§ EXTRAIT DU TEXTE:
--------

Zalando continue d’ailleurs d’être sous le feu des médias. Dans les mois précédant l’introduction boursière, c’est la chaîne de télévision RTL qui a de nouveau braqué les projecteurs sur les conditions de travail toujours aussi peu reluisantes en vigueur chez Zalando. Cette fois, c’est le centre logistique flambant neuf de Zalando à Erfurt qui était dans le viseur. Une journaliste s’est fait embaucher incognito pour découvrir entre autres que les ambulances sont appelées plusieurs fois par semaine à cause des problèmes physiques sérieux rencontrés par les employés.
Devant cette mise en cause, Zalando est cette fois monté au front en réfutant catégoriquement les arguments avancés par la journaliste (5) : « Il y a beaucoup d’émotion mais nous devons dépasser cela. De notre point de vue, la présentation des faits ne correspond pas du tout à la réalité de la culture de l’entreprise et à la façon de penser des employés ». Ce qui n’a pas empêché un syndicaliste maison de contredire le discours corporate (6) : « Les employés ont peur. Ils sont souvent embauchés en CDD. Il n’y a pas de comité d’établissement et ceux qui parlent sont renvoyés ».

--------

§ DONNÉES FOURNIES:
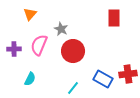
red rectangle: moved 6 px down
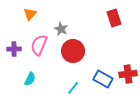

--------

§ OBJECTIF VISÉ 1: D'après l'extrait sur Zalando, pour quelle raison des ambulances sont-elles appelées plusieurs fois par semaine au centre logistique d'Erfurt ? Répondez en une à trois phrases.
§ OBJECTIF VISÉ 2:
Répondez aux questions suivantes à partir de l'extrait sur Zalando :
(a) Quelle chaîne de télévision a braqué les projecteurs sur les conditions de travail chez Zalando ?
(b) Dans quelle ville se trouve le centre logistique visé ?
(c) Selon le syndicaliste, sous quel type de contrat les employés sont-ils souvent embauchés ?
§ OBJECTIF VISÉ 3:
Indiquez si chacune des affirmations suivantes concorde avec l'extrait sur Zalando :
(a) Le reportage a été réalisé après l'introduction boursière.
(b) Zalando a reconnu les faits présentés par la journaliste.
(c) Le syndicaliste affirme qu'il n'existe pas de comité d'établissement.
Seul l'extrait sert de source pour répondre.

§ SORTIE ATTENDUE 1: Selon l'extrait, les ambulances sont appelées plusieurs fois par semaine à cause des problèmes physiques sérieux rencontrés par les employés du centre logistique d'Erfurt.

§ SORTIE ATTENDUE 2:
(a) RTL.
(b) Erfurt.
(c) En CDD.

§ SORTIE ATTENDUE 3:
(a) Non : « Dans les mois précédant l’introduction boursière ».
(b) Non : « en réfutant catégoriquement les arguments avancés par la journaliste ».
(c) Oui : « Il n’y a pas de comité d’établissement ».